The research team, led by Seoul National University (SNU) Professor Suh Yoo-hun, said that the expression of the S100ap (S100 calcium binding protein A9) gene, also known as calgranulin B, was found to dramatically increase in the brains of Alzheimer's patients.
The study, which will be published in the online version of peer-review journal, PLoS ONE (Public Library of Science ONE), is the first to establish a link between the S100ap gene and the disease, Suh said.
The research also suggests the possibility of therapies based on using small interfering RNA (siRNA) to suppress the gene, an approach that showed promise in tests with laboratory mice.
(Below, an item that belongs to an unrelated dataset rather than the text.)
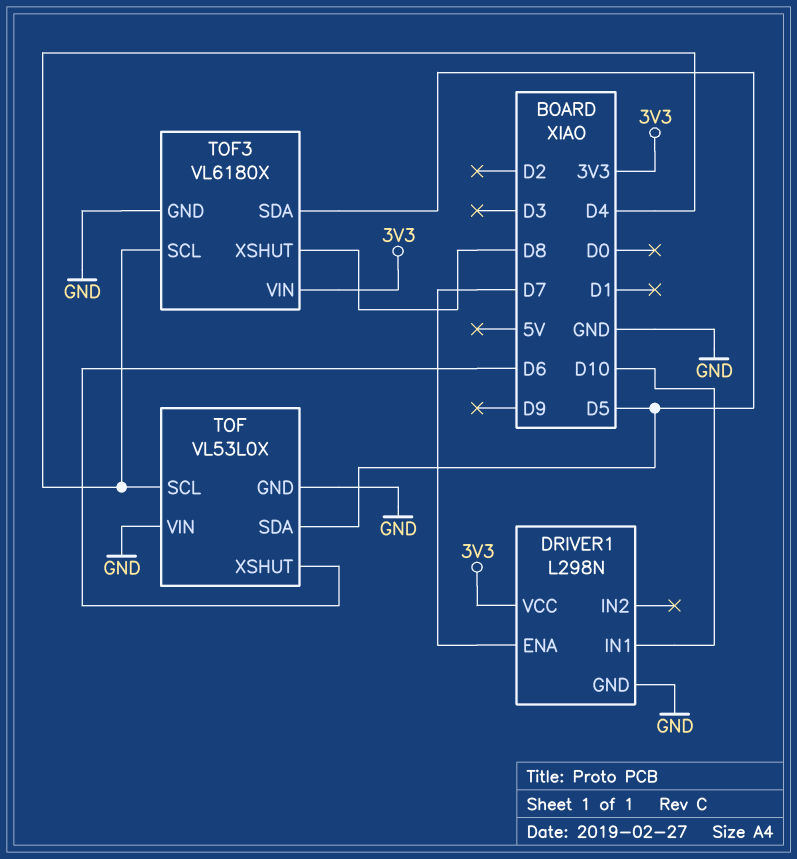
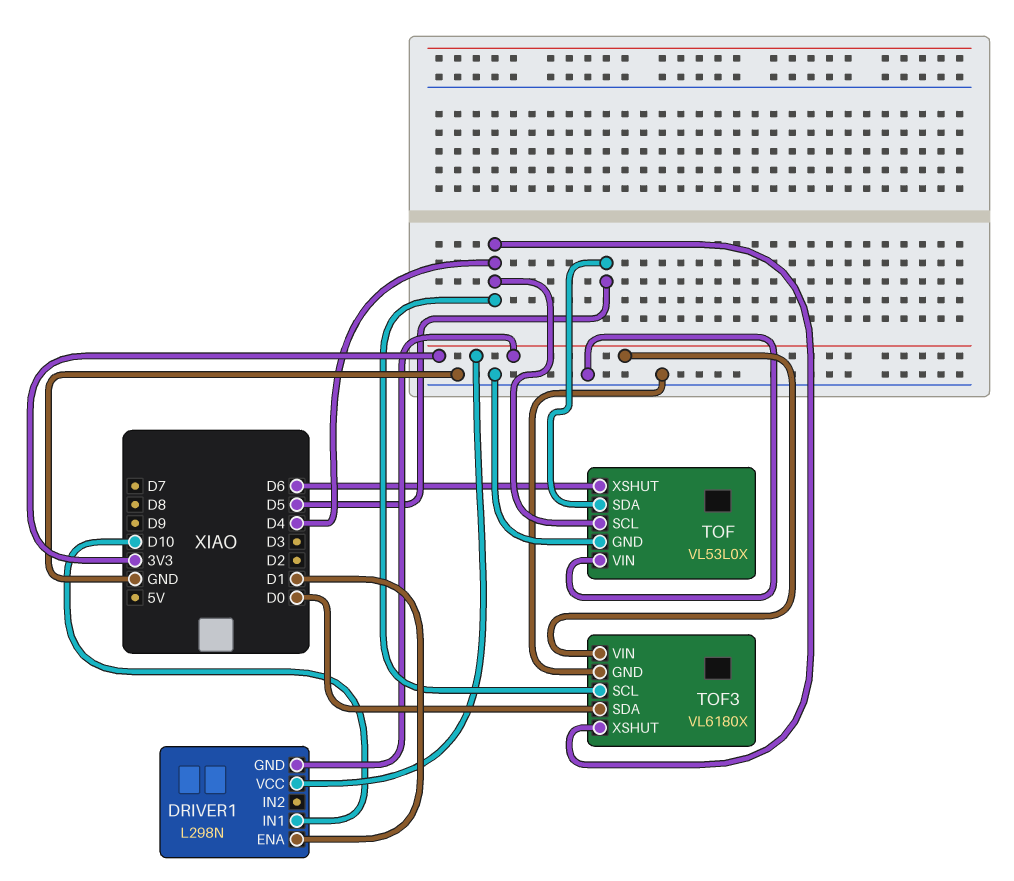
DRIVER1 pin ENA: D7 -> D1
DRIVER1 pin GND: GND -> 3V3
TOF3 pin SDA: D5 -> D0
TOF3 pin XSHUT: D8 -> D4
``The deterioration of brain cells in the transgenic laboratory mice was slowed after an injection of siRNA. This gives the study important meaning, as it suggests the possibility of developing new drugs based on materials that suppress the S100a9 gene, which could help prevent or slow Alzheimer's,'' Suh said.
SiRNA, also known as silencing RNA, are a class of double-stranded RNA molecules that are involved in the RNA interference (RNAi) mechanism, which interferes with the expression of specific genes.
RNAi, considered among the most important breakthrough in recent findings, work by switching off individual genes, and scientists have been considering more ways to exploit the mechanism to target and suppress certain medical conditions.
The S100a9 is a member of the S100 family of proteins that are localized in the nucleus and membrane of a wide range of cells, and bind with calcium within those cells.
Although the gene is regarded as a marker protein for a number of inflammatory diseases in humans, such as rheumatoid arthritis, its exact functions have yet to be detailed.
Suh claims that suppressing S100a9 expression through the use of SiRNA would enhance chances of preventing Alzheimer's.
The delivery of SiRNA lowers cell levels of oxygen free radicals, known to cause cumulative damage within cells that results in Alzheimer's and other disorders.
The SiRNA treatment also suppresses pro-inflammatory cytokines, which are related to cardiovascular disease, insulin resistance and diabetes, Suh said.
By injecting ShRNA (short hairpin RNA) into the brains of mice genetically conditioned to carry human Alzheimer's disease, Suh's team successfully lowered the levels of beta-amyloid protein, which normally leads to nerve cell death in the brain.